**GIVEN TEXT**
Bush Should Resist Endorsing Anti-Gay Marriage Amendment
Now that the Massachusetts Supreme Court has legalized gay marriage, President Bush will come under heavy pressure from right-wingers to endorse a constitutional amendment banning such unions and make gay marriage a “wedge issue” in the 2004 campaign. [IMGCAP(1)]
If he’s anything like the “compassionate conservative” he claimed to be in 2000, he’ll resist the temptation. Ideally, he’d come out in favor of civil unions, as practically all of his Democratic rivals have done.
Or, if that’s too “liberal,” he could endorse no action, let the legal system sort out the ramifications of the Massachusetts ruling and take action only when he feels he has to — sometime after 2004.
Already, the upcoming campaign seems likely to be the ugliest in memory. Democrats are accusing Bush of lying to get the country into the war in Iraq and of “destroying America’s liberties” through the Patriot Act. Sen. John Kerry (Mass.) accuses Bush of “deserting the troops.”
Now the Republicans have answered back with an ad that says, “Some are now attacking the president for attacking the terrorists,” implying that Bush’s critics are pro-terrorist. Democrats already accuse Bush of impugning their patriotism, and the charges are likely to escalate.

**GIVEN REQUEST A**
Write out the listing word for word, from its first line through the line containing "export const myFeature".

**DATA SHOWN**
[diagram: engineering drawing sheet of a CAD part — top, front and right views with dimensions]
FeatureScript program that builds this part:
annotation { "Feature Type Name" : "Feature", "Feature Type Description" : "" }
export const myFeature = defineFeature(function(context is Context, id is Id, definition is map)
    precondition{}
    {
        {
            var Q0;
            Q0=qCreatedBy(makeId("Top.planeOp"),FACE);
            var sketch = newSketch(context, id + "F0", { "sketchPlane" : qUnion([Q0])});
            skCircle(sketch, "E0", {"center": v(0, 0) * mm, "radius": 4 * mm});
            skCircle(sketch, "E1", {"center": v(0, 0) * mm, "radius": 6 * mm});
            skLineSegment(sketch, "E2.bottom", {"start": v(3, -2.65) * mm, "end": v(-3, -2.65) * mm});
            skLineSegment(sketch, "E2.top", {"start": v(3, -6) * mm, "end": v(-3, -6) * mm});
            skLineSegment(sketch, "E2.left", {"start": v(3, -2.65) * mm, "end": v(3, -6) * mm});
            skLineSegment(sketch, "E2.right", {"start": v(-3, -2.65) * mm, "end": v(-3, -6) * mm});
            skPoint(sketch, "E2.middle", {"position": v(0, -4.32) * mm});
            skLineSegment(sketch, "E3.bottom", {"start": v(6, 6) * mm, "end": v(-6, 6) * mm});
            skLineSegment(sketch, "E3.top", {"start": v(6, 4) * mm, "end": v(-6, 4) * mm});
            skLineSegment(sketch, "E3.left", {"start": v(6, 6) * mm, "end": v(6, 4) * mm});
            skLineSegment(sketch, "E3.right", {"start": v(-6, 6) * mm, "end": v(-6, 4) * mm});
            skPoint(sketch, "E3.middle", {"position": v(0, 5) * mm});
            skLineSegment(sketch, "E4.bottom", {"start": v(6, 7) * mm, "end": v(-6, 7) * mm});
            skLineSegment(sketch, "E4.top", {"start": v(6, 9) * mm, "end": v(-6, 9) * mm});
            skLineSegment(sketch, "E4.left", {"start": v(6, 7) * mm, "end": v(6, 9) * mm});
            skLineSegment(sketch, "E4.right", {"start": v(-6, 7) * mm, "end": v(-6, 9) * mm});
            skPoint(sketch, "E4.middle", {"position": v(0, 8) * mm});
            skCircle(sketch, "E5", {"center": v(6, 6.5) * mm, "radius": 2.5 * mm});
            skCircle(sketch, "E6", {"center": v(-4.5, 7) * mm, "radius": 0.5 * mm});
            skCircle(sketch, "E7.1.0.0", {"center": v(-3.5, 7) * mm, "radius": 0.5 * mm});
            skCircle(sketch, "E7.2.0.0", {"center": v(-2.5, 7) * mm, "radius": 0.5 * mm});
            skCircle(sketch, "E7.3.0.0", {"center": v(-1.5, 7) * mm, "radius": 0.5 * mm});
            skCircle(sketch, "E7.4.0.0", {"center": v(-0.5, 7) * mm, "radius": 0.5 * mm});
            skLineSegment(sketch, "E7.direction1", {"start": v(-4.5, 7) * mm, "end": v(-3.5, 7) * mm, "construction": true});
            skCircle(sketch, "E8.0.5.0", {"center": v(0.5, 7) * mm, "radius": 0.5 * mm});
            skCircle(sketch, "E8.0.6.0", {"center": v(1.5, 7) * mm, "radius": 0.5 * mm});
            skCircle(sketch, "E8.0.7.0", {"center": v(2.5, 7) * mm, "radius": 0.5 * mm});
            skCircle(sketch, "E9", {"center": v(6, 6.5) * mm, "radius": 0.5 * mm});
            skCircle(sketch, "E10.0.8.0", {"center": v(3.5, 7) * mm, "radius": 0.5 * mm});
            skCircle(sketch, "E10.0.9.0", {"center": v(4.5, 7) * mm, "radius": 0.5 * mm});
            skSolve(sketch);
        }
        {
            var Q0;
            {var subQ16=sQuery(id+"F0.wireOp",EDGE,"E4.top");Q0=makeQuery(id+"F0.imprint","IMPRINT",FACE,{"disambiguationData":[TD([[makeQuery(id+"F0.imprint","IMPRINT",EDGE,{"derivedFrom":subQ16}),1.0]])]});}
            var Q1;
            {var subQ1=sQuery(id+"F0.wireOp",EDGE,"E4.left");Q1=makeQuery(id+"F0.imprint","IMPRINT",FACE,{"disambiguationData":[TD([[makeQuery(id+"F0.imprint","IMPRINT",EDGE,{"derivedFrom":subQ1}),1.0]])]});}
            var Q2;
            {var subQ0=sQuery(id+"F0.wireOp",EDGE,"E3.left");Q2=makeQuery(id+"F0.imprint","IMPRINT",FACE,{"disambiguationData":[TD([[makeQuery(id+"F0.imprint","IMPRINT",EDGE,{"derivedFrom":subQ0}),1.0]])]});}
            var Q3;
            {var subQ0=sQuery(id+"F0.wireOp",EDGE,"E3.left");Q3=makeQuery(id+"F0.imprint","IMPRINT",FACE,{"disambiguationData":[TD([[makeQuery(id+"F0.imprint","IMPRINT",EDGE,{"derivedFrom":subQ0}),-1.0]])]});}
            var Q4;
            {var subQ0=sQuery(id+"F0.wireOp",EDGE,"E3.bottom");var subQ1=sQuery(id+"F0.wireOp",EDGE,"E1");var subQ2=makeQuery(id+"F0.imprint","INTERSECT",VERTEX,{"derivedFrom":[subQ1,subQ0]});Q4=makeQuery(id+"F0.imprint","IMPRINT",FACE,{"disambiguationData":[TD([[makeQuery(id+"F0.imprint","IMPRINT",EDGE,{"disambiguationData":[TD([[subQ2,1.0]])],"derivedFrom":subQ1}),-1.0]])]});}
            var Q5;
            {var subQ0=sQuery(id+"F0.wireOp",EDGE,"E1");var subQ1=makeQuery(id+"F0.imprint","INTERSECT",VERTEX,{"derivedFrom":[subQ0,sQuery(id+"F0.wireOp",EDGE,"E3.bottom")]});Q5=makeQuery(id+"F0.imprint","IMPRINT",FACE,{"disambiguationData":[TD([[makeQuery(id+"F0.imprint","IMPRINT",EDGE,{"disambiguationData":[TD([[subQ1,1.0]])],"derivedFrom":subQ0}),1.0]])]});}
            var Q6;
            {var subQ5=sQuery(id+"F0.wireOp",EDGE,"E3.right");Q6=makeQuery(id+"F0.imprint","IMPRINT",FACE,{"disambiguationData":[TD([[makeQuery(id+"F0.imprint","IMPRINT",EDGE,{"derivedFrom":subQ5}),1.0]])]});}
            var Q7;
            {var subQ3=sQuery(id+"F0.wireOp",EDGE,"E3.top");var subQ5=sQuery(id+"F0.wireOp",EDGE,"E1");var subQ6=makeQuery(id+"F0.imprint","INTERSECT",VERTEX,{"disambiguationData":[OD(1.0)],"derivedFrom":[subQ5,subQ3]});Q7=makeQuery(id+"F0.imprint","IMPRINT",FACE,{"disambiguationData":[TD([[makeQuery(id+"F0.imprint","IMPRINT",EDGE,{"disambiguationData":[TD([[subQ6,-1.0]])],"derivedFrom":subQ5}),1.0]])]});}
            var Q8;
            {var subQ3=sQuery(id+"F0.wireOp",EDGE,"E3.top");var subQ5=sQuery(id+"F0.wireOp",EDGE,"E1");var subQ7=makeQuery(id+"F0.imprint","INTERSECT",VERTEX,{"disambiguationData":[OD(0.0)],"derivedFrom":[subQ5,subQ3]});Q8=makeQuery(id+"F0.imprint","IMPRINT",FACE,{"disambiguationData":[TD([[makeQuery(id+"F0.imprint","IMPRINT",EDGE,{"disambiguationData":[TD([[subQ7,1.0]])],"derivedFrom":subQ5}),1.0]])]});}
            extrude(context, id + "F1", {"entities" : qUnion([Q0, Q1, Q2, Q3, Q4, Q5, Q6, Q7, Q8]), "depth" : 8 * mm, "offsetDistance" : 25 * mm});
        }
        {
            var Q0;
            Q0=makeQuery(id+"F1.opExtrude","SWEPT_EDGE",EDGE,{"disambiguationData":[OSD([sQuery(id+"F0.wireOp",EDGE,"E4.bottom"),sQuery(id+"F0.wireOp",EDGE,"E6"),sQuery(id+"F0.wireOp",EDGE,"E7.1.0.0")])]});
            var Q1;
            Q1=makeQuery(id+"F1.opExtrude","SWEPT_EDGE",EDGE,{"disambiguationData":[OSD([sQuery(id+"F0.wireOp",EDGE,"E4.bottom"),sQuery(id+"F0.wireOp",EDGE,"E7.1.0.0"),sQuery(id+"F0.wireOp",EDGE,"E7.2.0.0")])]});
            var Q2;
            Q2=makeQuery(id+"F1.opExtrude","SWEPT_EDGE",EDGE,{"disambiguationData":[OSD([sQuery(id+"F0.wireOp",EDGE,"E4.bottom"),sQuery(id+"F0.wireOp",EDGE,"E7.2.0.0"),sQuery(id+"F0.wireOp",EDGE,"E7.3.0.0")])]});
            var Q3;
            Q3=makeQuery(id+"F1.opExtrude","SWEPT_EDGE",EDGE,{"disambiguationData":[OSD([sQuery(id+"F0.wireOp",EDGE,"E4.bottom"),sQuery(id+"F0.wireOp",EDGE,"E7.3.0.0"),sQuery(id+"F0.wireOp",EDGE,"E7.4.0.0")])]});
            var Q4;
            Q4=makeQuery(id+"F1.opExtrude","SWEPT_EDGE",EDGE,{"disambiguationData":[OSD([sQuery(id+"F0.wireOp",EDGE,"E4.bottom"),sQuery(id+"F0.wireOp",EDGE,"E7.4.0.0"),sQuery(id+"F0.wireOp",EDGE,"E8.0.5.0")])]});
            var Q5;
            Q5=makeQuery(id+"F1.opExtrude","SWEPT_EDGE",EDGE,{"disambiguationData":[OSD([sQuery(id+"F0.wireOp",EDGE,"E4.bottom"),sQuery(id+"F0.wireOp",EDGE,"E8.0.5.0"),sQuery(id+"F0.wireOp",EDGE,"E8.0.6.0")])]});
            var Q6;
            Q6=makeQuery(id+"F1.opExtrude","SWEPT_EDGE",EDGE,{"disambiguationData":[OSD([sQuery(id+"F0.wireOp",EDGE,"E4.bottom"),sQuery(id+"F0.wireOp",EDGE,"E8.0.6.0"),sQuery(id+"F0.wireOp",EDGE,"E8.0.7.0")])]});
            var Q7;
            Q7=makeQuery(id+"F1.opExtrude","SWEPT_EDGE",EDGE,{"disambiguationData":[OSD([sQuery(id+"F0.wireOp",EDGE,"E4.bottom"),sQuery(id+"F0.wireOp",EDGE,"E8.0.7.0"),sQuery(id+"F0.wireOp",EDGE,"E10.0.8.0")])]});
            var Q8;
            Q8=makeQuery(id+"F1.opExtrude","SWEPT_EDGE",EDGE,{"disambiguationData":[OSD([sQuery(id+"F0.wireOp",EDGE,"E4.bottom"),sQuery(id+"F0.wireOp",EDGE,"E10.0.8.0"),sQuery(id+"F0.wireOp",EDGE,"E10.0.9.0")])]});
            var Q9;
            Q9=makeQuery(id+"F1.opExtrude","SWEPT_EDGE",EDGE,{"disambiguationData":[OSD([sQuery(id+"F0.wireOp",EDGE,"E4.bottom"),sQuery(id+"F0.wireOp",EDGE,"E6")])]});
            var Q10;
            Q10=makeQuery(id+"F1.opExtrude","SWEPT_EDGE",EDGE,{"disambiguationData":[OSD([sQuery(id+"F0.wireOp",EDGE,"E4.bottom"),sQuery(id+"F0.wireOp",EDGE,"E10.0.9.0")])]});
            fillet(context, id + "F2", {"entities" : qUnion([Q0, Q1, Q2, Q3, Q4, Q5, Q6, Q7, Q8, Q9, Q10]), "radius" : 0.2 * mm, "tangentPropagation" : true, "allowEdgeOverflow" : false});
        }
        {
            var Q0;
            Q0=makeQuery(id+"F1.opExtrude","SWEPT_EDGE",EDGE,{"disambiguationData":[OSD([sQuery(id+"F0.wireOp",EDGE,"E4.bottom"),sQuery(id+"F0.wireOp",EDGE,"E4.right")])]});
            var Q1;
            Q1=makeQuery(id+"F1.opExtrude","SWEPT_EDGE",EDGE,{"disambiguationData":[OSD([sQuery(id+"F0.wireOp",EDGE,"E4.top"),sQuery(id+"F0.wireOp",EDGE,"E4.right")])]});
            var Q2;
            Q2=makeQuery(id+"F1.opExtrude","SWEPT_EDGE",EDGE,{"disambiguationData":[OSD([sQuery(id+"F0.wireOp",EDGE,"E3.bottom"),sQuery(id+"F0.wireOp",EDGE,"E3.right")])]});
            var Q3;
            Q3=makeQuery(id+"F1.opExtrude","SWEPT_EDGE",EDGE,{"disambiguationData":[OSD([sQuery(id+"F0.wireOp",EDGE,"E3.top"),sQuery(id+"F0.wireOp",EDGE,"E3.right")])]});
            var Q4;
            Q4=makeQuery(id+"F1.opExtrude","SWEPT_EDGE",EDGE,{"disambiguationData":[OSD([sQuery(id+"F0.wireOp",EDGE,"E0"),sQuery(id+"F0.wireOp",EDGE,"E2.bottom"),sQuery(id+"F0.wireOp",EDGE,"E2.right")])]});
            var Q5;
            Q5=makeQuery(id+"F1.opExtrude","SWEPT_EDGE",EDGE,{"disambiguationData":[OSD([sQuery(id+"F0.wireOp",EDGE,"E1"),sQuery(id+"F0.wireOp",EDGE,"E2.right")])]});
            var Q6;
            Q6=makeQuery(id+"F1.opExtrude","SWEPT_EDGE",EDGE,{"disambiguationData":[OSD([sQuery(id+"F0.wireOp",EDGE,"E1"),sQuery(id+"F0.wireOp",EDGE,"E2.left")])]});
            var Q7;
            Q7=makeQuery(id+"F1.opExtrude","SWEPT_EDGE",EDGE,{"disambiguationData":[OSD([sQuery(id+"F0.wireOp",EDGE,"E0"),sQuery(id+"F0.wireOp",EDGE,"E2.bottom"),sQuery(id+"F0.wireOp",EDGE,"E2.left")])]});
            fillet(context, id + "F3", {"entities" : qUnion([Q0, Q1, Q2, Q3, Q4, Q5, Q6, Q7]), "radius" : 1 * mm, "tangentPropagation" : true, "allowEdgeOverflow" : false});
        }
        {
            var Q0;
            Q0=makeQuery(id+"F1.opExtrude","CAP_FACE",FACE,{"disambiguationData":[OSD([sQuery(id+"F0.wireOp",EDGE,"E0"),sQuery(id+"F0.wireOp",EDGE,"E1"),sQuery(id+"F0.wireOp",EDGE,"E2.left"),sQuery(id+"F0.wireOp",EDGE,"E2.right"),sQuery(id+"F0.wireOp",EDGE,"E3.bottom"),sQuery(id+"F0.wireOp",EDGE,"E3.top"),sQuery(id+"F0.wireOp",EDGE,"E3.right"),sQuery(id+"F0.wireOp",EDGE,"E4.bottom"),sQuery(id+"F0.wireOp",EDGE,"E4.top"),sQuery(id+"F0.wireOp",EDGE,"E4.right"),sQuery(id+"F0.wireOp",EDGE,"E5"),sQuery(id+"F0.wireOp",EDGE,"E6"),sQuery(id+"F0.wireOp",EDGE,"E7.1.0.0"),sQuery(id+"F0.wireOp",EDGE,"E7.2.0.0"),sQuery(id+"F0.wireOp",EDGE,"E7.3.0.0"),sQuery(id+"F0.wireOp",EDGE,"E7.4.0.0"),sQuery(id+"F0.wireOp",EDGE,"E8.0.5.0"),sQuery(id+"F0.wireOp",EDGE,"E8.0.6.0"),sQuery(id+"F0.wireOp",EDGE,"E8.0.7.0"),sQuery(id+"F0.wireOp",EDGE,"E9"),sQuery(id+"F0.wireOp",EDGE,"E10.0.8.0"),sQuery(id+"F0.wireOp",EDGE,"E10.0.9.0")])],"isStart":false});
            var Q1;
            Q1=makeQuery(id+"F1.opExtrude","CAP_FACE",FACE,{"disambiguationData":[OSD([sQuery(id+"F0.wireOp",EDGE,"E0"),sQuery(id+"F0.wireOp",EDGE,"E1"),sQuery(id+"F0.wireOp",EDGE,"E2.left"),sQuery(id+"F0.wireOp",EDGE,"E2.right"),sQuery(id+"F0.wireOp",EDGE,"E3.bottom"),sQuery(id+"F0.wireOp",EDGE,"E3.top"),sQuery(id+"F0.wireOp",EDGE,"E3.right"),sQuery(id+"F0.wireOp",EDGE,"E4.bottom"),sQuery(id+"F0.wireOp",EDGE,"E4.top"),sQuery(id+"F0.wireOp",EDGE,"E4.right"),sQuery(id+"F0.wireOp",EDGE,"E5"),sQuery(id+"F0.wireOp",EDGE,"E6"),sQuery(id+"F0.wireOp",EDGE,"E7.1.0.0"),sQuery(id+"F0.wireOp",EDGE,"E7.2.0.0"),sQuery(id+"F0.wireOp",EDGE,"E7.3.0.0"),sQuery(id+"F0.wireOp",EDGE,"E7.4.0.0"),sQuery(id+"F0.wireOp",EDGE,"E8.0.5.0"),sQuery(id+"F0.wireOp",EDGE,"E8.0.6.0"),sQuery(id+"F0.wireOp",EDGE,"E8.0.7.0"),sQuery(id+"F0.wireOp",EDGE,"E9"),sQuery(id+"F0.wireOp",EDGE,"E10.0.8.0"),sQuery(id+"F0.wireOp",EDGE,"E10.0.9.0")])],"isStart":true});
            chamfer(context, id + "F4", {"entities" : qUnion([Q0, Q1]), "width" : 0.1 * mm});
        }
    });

**GIVEN REQUEST B**
Pull out the full editorial on Bush and the anti-gay marriage amendment, reproducing it word for word.

**WRITTEN SOLUTION A**
[diagram: engineering drawing sheet of a CAD part — top, front and right views with dimensions]
FeatureScript program that builds this part:
annotation { "Feature Type Name" : "Feature", "Feature Type Description" : "" }
export const myFeature = defineFeature(function(context is Context, id is Id, definition is map)

**WRITTEN SOLUTION B**
Bush Should Resist Endorsing Anti-Gay Marriage Amendment
Now that the Massachusetts Supreme Court has legalized gay marriage, President Bush will come under heavy pressure from right-wingers to endorse a constitutional amendment banning such unions and make gay marriage a “wedge issue” in the 2004 campaign. [IMGCAP(1)]
If he’s anything like the “compassionate conservative” he claimed to be in 2000, he’ll resist the temptation. Ideally, he’d come out in favor of civil unions, as practically all of his Democratic rivals have done.
Or, if that’s too “liberal,” he could endorse no action, let the legal system sort out the ramifications of the Massachusetts ruling and take action only when he feels he has to — sometime after 2004.
Already, the upcoming campaign seems likely to be the ugliest in memory. Democrats are accusing Bush of lying to get the country into the war in Iraq and of “destroying America’s liberties” through the Patriot Act. Sen. John Kerry (Mass.) accuses Bush of “deserting the troops.”
Now the Republicans have answered back with an ad that says, “Some are now attacking the president for attacking the terrorists,” implying that Bush’s critics are pro-terrorist. Democrats already accuse Bush of impugning their patriotism, and the charges are likely to escalate.